_Your assignment_: From the line containing "fruit basket: none" through the last line below, copy every line exactly, leaving out the pictures.
--- Records provided ---
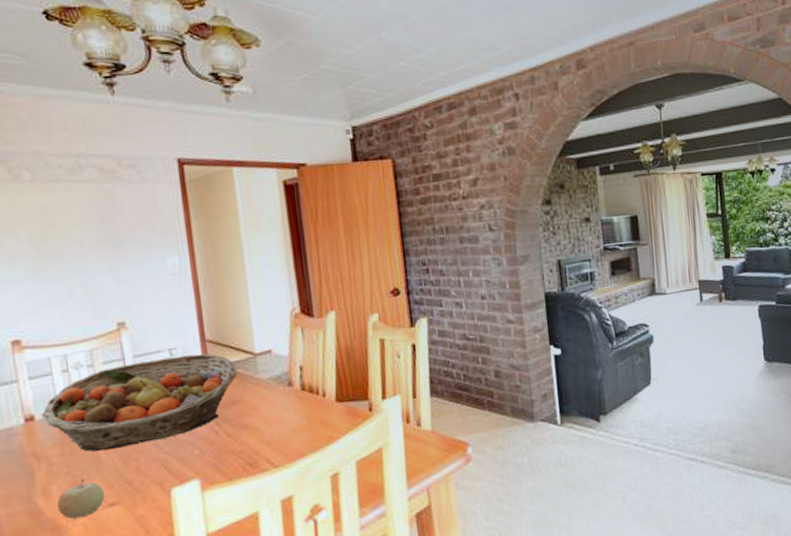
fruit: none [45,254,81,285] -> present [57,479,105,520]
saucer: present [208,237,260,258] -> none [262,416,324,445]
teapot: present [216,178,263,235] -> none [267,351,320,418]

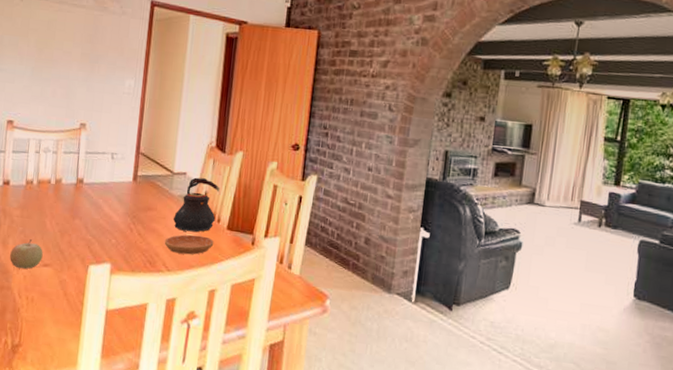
fruit basket: present [41,353,238,452] -> none [14,157,158,224]
saucer: none [262,416,324,445] -> present [164,234,214,255]
teapot: none [267,351,320,418] -> present [174,177,220,233]

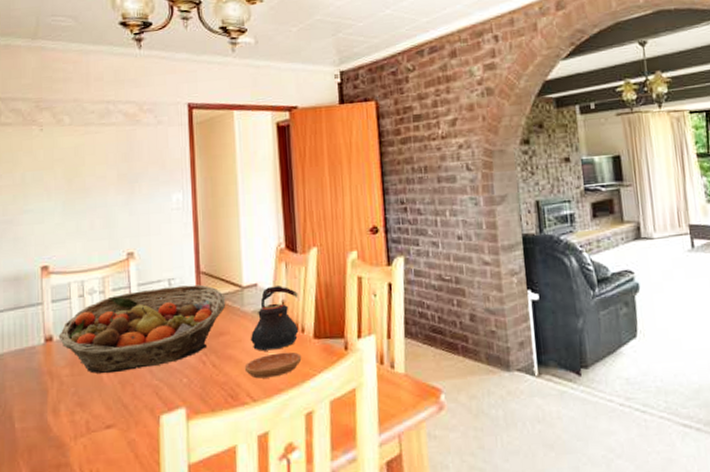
fruit: present [10,239,43,269] -> none [64,400,103,439]
fruit basket: none [14,157,158,224] -> present [58,284,226,374]

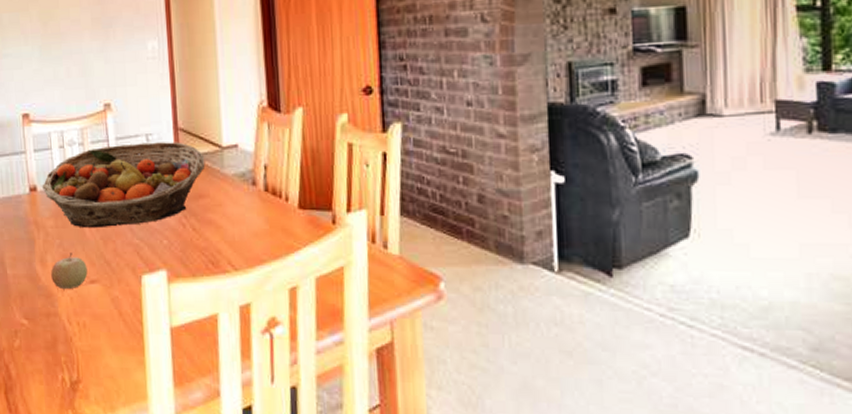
fruit: none [64,400,103,439] -> present [51,253,88,290]
saucer: present [244,351,302,379] -> none [225,221,286,247]
teapot: present [251,286,299,351] -> none [232,148,282,218]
---
_Response area_:
fruit basket: none [14,157,158,224] -> present [58,284,226,374]

fruit: none [64,400,103,439] -> present [51,253,88,290]
saucer: present [244,351,302,379] -> none [225,221,286,247]
teapot: present [251,286,299,351] -> none [232,148,282,218]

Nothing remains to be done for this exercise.